Kemhan Gelar Pelatihan Tiga Bulan untuk Ratusan Pegawai BUMN Rekrut 2025-2026
Kemhan Gelar Pelatihan Tiga Bulan untuk Ratusan Pegawai BUMN Rekrut 2025-2026

Kemhan Gelar Pelatihan Tiga Bulan untuk Ratusan Pegawai BUMN Rekrut 2025-2026

LintasWarganet.com – 20 Mei 2026 | Kementerian Pertahanan (Kemhan) menandai komitmen peningkatan kompetensi sumber daya manusia BUMN dengan menyelenggarakan program pelatihan intensif selama tiga bulan. Program ini menargetkan sekitar 400 pegawai BUMN yang baru direkrut untuk periode 2025-2026.

Pelatihan dilaksanakan di dua lokasi utama, yaitu Kodiklat TNI (Pusat Pendidikan dan Latihan TNI) dan Danantara Corporate University. Kedua institusi dipilih karena kemampuan mereka dalam menyampaikan materi kepemimpinan, manajemen risiko, serta kebijakan pertahanan yang relevan dengan peran strategis BUMN.
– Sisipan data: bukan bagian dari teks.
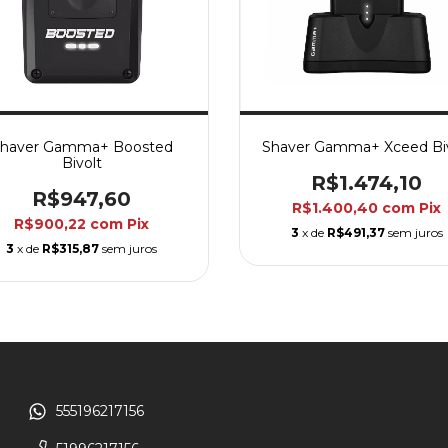
haver Gamma+ Boosted
Shaver Gamma+ Xceed Biv
Bivolt
R$1.474,10
R$947,60
R$1.400,40
com
Pix
R$900,22
com
Pix
3
x de
R$491,37
sem juros
3
x de
R$315,87
sem juros
555196217156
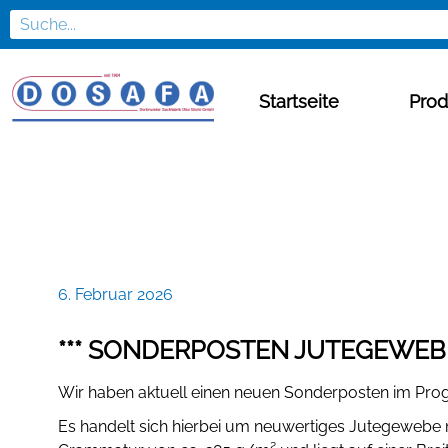
Startseite
Prod
6. Februar 2026
*** SONDERPOSTEN JUTEGEWEBE
Wir haben aktuell einen neuen Sonderposten im Pr
Es handelt sich hierbei um neuwertiges Jutegewebe m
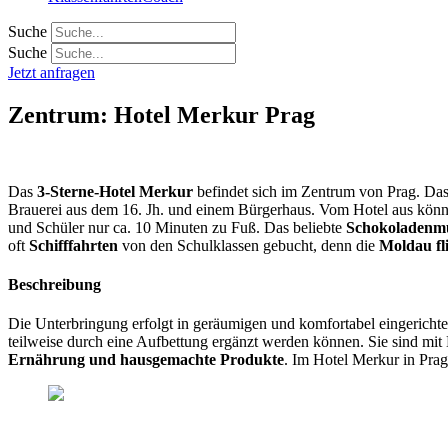
Suche
Suche
Jetzt anfragen
Zentrum: Hotel Merkur Prag
Das
3-Sterne-Hotel Merkur
befindet sich im Zentrum von Prag. Das 
Brauerei aus dem 16. Jh. und einem Bürgerhaus. Vom Hotel aus kön
und Schüler nur ca. 10 Minuten zu Fuß. Das beliebte
Schokoladenm
oft
Schifffahrten
von den Schulklassen gebucht, denn die
Moldau fli
Beschreibung
Die Unterbringung erfolgt in geräumigen und komfortabel eingerichte
teilweise durch eine Aufbettung ergänzt werden können. Sie sind mit
Ernährung und hausgemachte Produkte
. Im Hotel Merkur in Prag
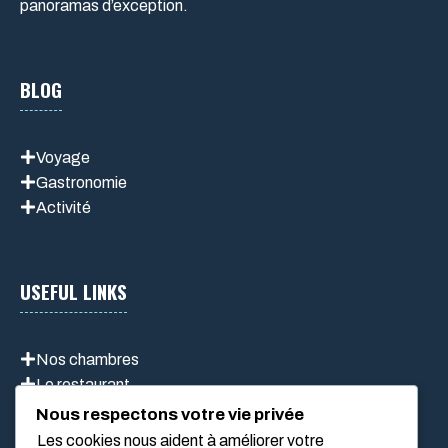
panoramas d’exception.
BLOG
Voyage
Gastronomie
Activité
USEFUL LINKS
Nos chambres
Le restaurant
Activités
Nous respectons votre vie privée
Les cookies nous aident à améliorer votre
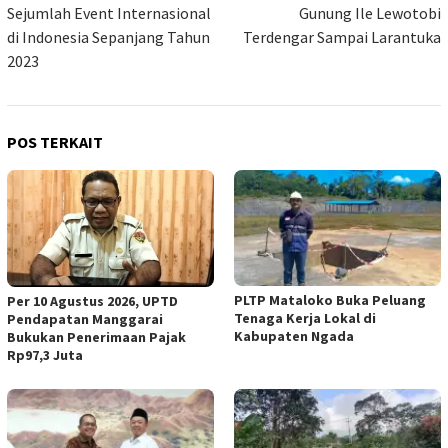
Sejumlah Event Internasional
Gunung Ile Lewotobi
di Indonesia Sepanjang Tahun
Terdengar Sampai Larantuka
2023
POS TERKAIT
PLTP Mataloko Buka Peluang
Per 10 Agustus 2026, UPTD
Tenaga Kerja Lokal di
Pendapatan Manggarai
Kabupaten Ngada
Bukukan Penerimaan Pajak
Rp97,3 Juta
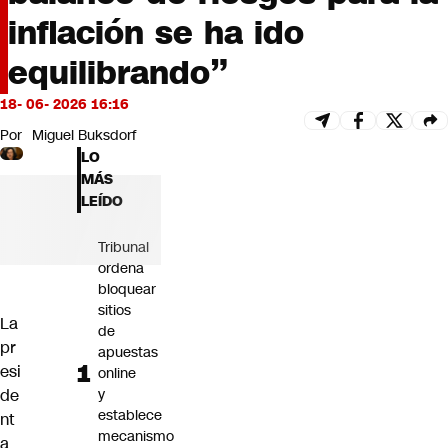
Futuro 360
inflación se ha ido
Opinión
equilibrando”
18- 06- 2026 16:16
Por
Miguel Buksdorf
LO
MÁS
LEÍDO
Tribunal
ordena
bloquear
sitios
La
de
pr
apuestas
esi
online
de
y
establece
nt
mecanismo
a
Berikut rangkaian kegiatan utama selama program tiga bulan:

  • Orientasi Kebijakan Pertahanan Nasional: Memperkenalkan kerangka kerja pertahanan negara serta peran BUMN dalam mendukung ketahanan ekonomi.
  • Pelatihan Kepemimpinan Militer: Sesi simulasi kepemimpinan berbasis skenario operasional TNI, menekankan pengambilan keputusan cepat dan efektif.
  • Manajemen Risiko dan Keamanan Siber: Mengajarkan strategi mitigasi risiko operasional dan ancaman siber yang semakin kompleks.
  • Pengembangan Kompetensi Teknis: Workshop khusus sesuai sektor BUMN (energi, transportasi, telekomunikasi, dll.) yang dipandu oleh instruktur TNI dan pakar industri.
  • Evaluasi dan Sertifikasi: Penilaian akhir berupa ujian tertulis dan praktik, dengan sertifikat kelulusan yang diakui oleh Kemhan dan BUMN peserta.

Direktur Jenderal BUMN, Budi Santoso, menyatakan bahwa program ini diharapkan menghasilkan tenaga kerja yang tidak hanya menguasai aspek teknis, tetapi juga memiliki wawasan strategis dalam konteks pertahanan dan keamanan nasional. “Kami ingin menciptakan sinergi antara sektor publik dan pertahanan, sehingga BUMN dapat berkontribusi lebih optimal pada pembangunan negara,” ujarnya.

Kepala Staf TNI, Letnan Jenderal Andi Prasetyo, menambahkan bahwa kolaborasi ini memperkuat jaringan kerja sama antar lembaga, sekaligus menyiapkan generasi pemimpin yang siap menghadapi tantangan geopolitik masa depan.

Program pelatihan ini direncanakan selesai pada akhir Agustus 2026, dengan harapan semua peserta dapat langsung mengaplikasikan pengetahuan dan keterampilan yang diperoleh di unit kerja masing-masing.